The question here is an important one: does our ability to form complex concepts develop before or after mathematical modeling? Prof. Wilson seems to suggest that great ideas come first (while eating lunch or in the hallway etc.) and then mathematical models give structure to your thinking. But most scholars have an opposite view. Paul Krugman, for example, says that his ability to develop good ideas comes after mathematical models, not before:

mathematical grinding served an essential function (…) of clarifying my thought. In the economic geography stuff, for example, I started with some vague ideas; it wasn’t until I’d managed to write down full models that the ideas came clear. After the math I was able to express most of those ideas in plain English, but it really took the math to get there, and you still can’t quite get it all without the equations.

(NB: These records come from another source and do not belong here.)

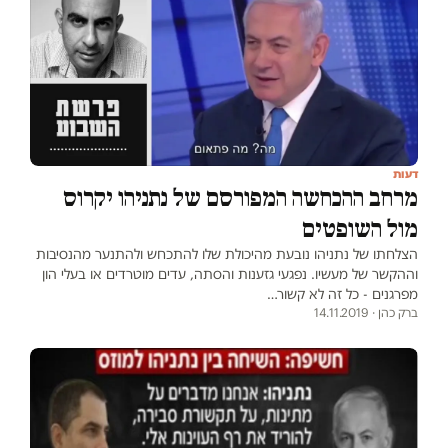
דעות
מרחב ההכחשה המפורסם של נתניהו יקרוס
מול השופטים
הצלחתו של נתניהו נובעת מהיכולת שלו להתכחש ולהתנער מהנסיבות
וההקשר של מעשיו. נפגעי גזענות והסתה, עדים מוטרדים או בעלי הון
מפרגנים - כל זה לא קשור…
ברק כהן · 14.11.2019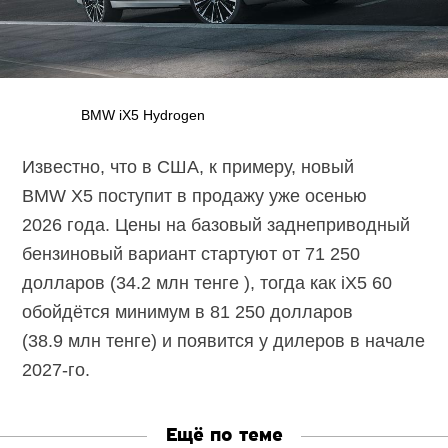
BMW iX5 Hydrogen
Известно, что в США, к примеру, новый
BMW X5 поступит в продажу уже осенью
2026 года. Цены на базовый заднеприводный
бензиновый вариант стартуют от 71 250
долларов (34.2 млн тенге ), тогда как iX5 60
обойдётся минимум в 81 250 долларов
(38.9 млн тенге) и появится у дилеров в начале
2027-го.
Ещё по теме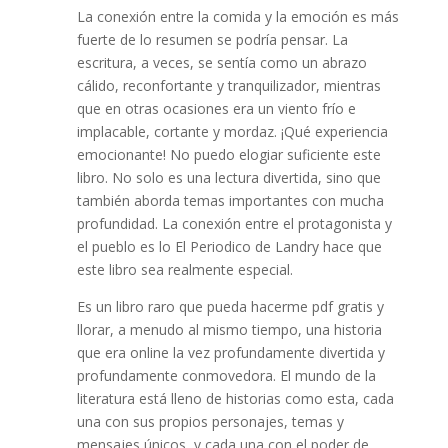
La conexión entre la comida y la emoción es más
fuerte de lo resumen se podría pensar. La
escritura, a veces, se sentía como un abrazo
cálido, reconfortante y tranquilizador, mientras
que en otras ocasiones era un viento frío e
implacable, cortante y mordaz. ¡Qué experiencia
emocionante! No puedo elogiar suficiente este
libro. No solo es una lectura divertida, sino que
también aborda temas importantes con mucha
profundidad. La conexión entre el protagonista y
el pueblo es lo El Periodico de Landry hace que
este libro sea realmente especial.
Es un libro raro que pueda hacerme pdf gratis y
llorar, a menudo al mismo tiempo, una historia
que era online la vez profundamente divertida y
profundamente conmovedora. El mundo de la
literatura está lleno de historias como esta, cada
una con sus propios personajes, temas y
mensajes únicos, y cada una con el poder de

Over at The Slate, Math professors Edward Frenkel suggests not to be math-phobic as well. He says: “Don’t listen to E.O Wilson”:

It would be fine if Wilson restricted the article to his personal experience, a career path that is obsolete for a modern student of biology. We could then discuss the real question, which is how to improve our math education and to eradicate the fear of mathematics that he is talking about. Instead, trading on that fear, Wilson gives a misinformed advice to the next generation, and in particular to future scientists, to eschew mathematics. This is not just misguided and counterproductive; coming from a leading scientist like him, it is a disgrace. Don’t follow this advice—it’s a self-extinguishing strategy.